Autonomous weapons — machines that can self-direct to kill human targets — do not exist yet, and if one British group has its way, they never will. The Campaign to Stop Killer Robots launched in London today (April 24): a coalition of human rights groups dedicated to keeping warfare between human or human-directed combatants.
The Campaign to Stop Killer Robots urges the global community to draft a treaty that would ban all future development or deployment of autonomous weapons. "Allowing life-or-death decisions on the battlefield to be made by machines crosses a fundamental moral line and represents unacceptable application of technology," Jody Williams, political activist and Nobel Peace Laureate, said in a statement for the group. Williams believes that weapons should remain firmly in human hands, and the rest of the organization agrees with her.
The campaign draws membership from a variety of sources, including the International Committee for Robot Arms Control, the Nobel Women's Initiative and Mines Action Canada. (The group has considerable support from anti-landmine activists because they target similar "autonomous" killing devices.)
Although the Campaign to Stop Killer Robots objects to autonomous weapons on primarily moral grounds, it also lays out a number of legal and technical arguments against the machines. Robots, the group claims, would have difficulty distinguishing between military and civilian targets, erase human accountability for war crimes, spark an arms race and make war more attractive by reducing the amount of human lives lost in the process.
Despite the media's recent interest in military drones, the group does not appear to object, in principle, to unmanned aerial vehicles. These machines are semi-autonomous but still require a human controller. The group does not, in theory, object to sophisticated future robots with the capacity for thought or feeling who could hypothetically decide to participate in warfare. However, the Campaign to Stop Killer Robots does assert that the current technology is nowhere near nuanced enough for the group to support the idea of robot combatants. [See also: 5 Reasons to Fear Robots ]
"Killer robots are not self-willed 'Terminator'-style robots," Noel Sharkey, chairman of the International Committee for Robot Arms Control, said in a statement. "Computer-controlled devices can be hacked, jammed, spoofed or can be simply fooled and misdirected by humans."
The group brings up a number of interesting quandaries that have long been staples of science fiction.
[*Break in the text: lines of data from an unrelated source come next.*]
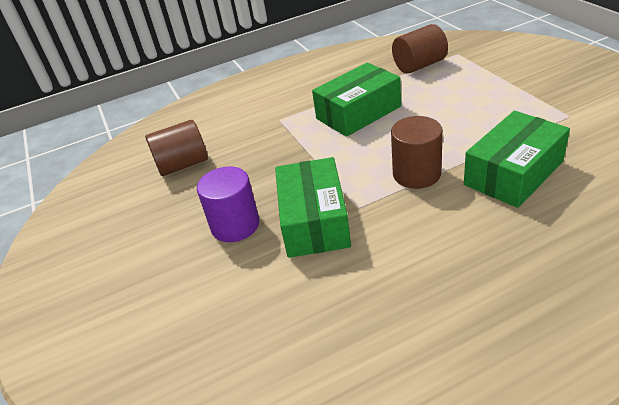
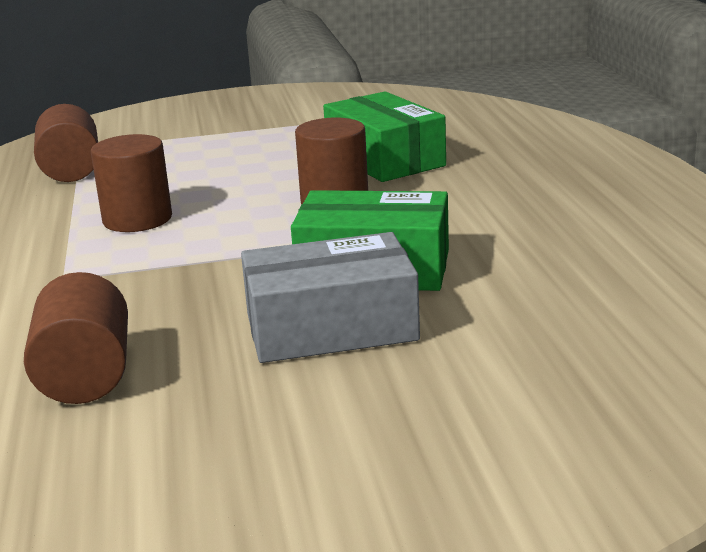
camera: 80 degrees left, 15 degrees down
(235, 225) = (331, 327): purple cylinder -> grey box
(358, 112) = (137, 219): green box -> brown cylinder

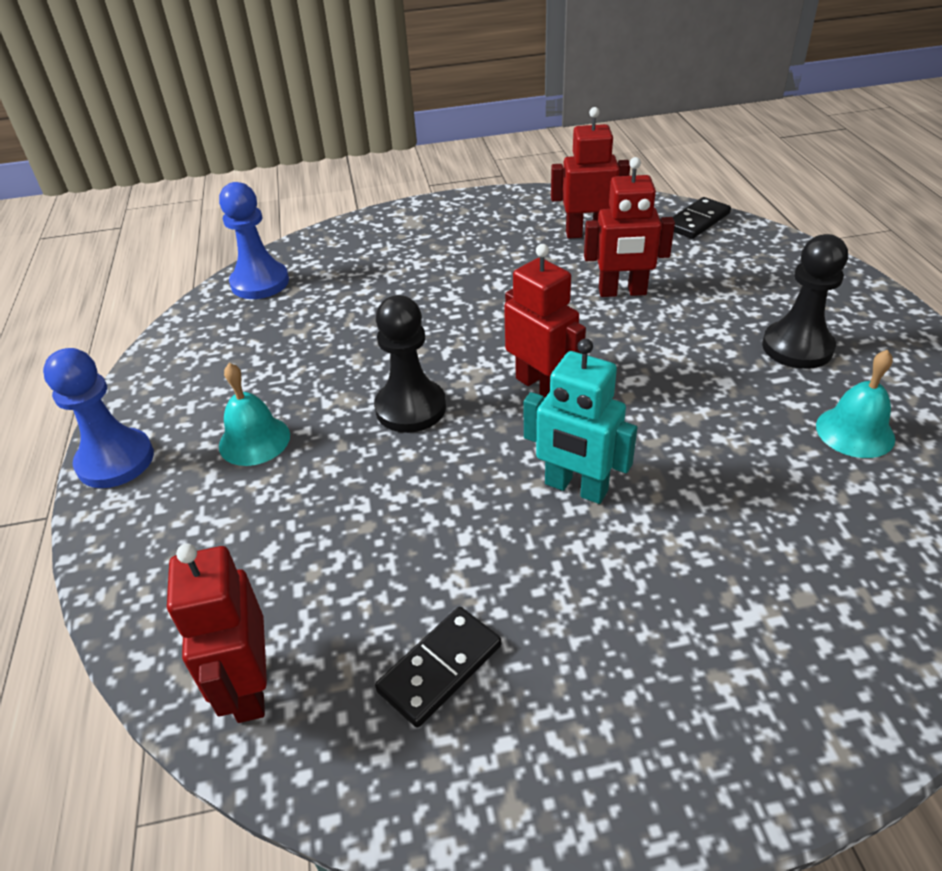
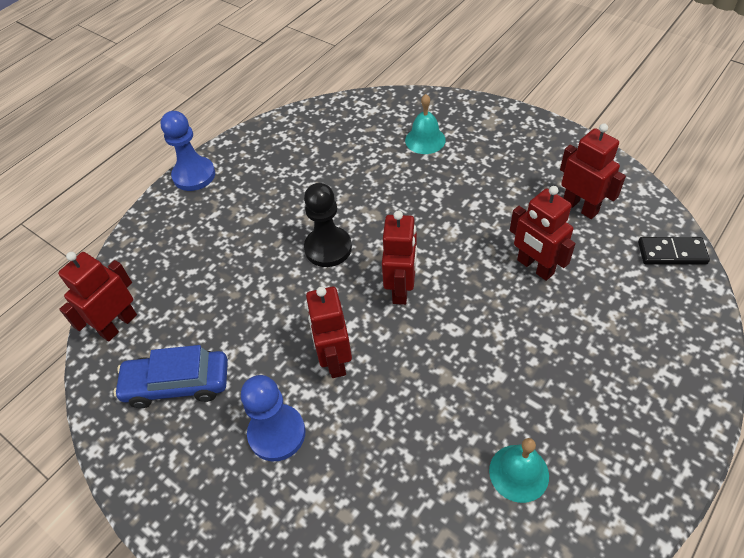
camera: 50 degrees right, 10 degrees up
(254, 440) = (249, 209): turquoise bell -> turquoise bell (425, 140)
(260, 283) = (362, 111): blue pawn -> blue pawn (277, 433)
(440, 668) = (177, 384): black domino -> blue car
(575, 488) = (334, 359): turquoise robot -> red robot
(797, 347) = (579, 394): black pawn -> none

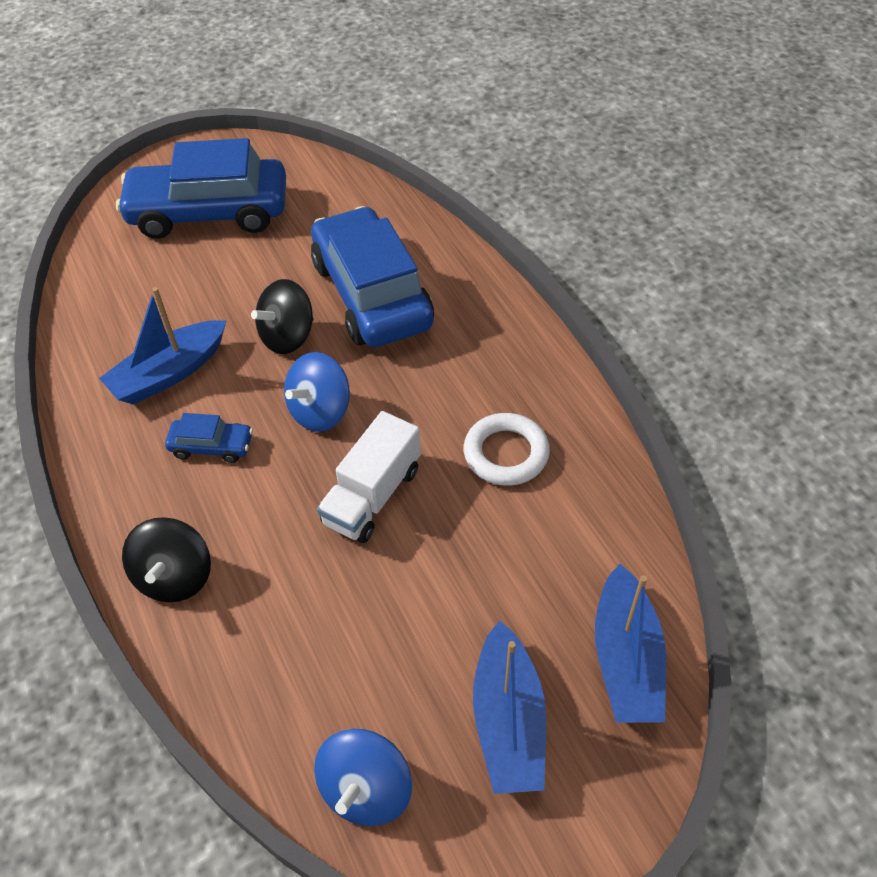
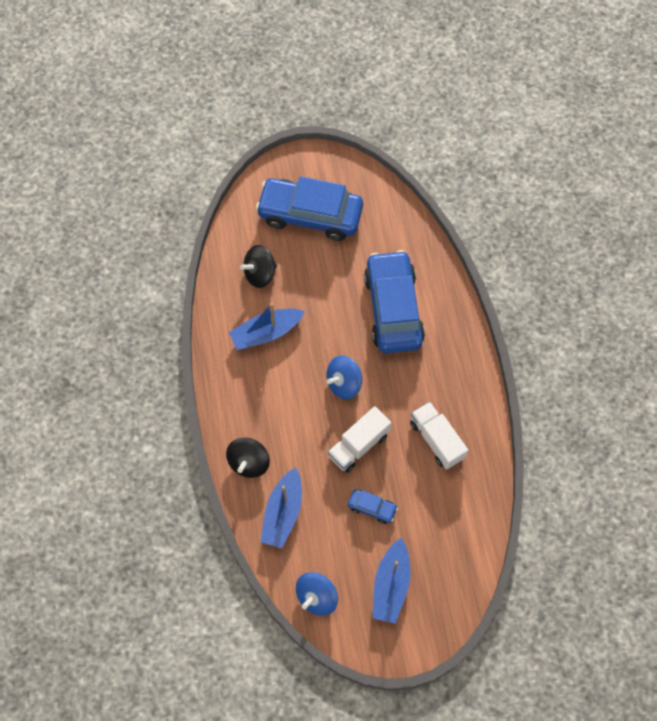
camera: 15 degrees right, 15 degrees up
(212, 446) = (281, 389): blue car -> blue car (372, 508)
(288, 337) = (337, 326): black spinning top -> black spinning top (260, 274)
(506, 453) = (437, 440): white ring -> white truck
(626, 659) = (457, 572): blue boat -> blue boat (283, 513)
In 1967, "Star Trek" posed the question of whether robots can responsibly conduct a war involving human combatants in the episode "A Taste of Armageddon." James Cameron's "Terminator" films ask whether a robot designed for the purpose of killing can learn to understand human emotions and the need for compassion.
The morals of the issue are hardly clear-cut, either. Developing autonomous weapons may be immoral, but is it more or less so than sending human combatants to die? Can the group, in good faith, ask robotics researchers to stop pursuing a line of scientific inquiry?
The Campaign Against Killer Robots will likely grow as the organization seeks out global support, but don't expect any easy answers on this issue.